▸ **Activity**
Copy out all lines of the records in which the word "solid" appears.

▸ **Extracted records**
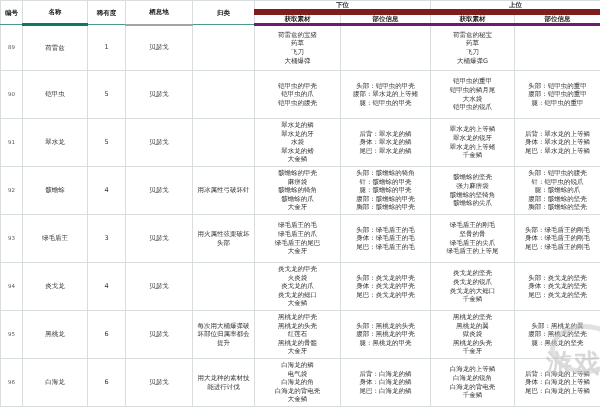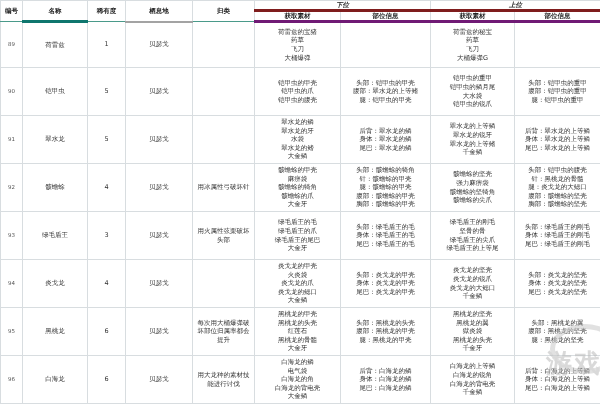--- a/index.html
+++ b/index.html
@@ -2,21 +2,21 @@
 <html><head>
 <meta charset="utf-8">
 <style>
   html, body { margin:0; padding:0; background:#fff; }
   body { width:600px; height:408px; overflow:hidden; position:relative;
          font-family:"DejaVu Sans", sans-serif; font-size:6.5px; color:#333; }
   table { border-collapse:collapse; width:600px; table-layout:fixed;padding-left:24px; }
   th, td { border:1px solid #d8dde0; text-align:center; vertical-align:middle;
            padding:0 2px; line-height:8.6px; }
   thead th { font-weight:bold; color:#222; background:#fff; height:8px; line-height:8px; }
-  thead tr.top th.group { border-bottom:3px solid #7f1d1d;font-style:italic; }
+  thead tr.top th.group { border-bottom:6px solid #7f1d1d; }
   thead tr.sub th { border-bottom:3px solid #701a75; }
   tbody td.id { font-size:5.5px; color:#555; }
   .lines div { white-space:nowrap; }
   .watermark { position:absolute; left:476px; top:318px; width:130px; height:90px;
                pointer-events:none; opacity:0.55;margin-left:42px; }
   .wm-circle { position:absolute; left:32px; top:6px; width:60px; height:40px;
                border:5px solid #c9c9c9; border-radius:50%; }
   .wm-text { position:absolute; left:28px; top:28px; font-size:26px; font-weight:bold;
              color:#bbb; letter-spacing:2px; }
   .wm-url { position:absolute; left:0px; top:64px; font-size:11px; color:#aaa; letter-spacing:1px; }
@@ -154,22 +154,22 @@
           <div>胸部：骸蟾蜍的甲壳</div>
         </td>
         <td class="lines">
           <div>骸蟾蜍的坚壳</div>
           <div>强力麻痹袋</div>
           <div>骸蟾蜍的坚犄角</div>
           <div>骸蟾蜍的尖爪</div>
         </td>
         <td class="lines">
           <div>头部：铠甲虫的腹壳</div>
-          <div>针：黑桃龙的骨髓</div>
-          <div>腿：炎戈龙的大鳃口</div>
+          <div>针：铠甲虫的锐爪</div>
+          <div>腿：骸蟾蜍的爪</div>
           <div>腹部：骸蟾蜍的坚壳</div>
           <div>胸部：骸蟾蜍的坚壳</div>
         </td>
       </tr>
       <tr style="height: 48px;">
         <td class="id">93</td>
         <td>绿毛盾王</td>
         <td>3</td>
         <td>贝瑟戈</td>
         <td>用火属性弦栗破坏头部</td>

▸ **Solution to the problem**
   th, td { border:1px solid #d8dde0; text-align:center; vertical-align:middle;
-  thead tr.top th.group { border-bottom:3px solid #7f1d1d;font-style:italic; }
+  thead tr.top th.group { border-bottom:6px solid #7f1d1d; }
   thead tr.sub th { border-bottom:3px solid #701a75; }
                border:5px solid #c9c9c9; border-radius:50%; }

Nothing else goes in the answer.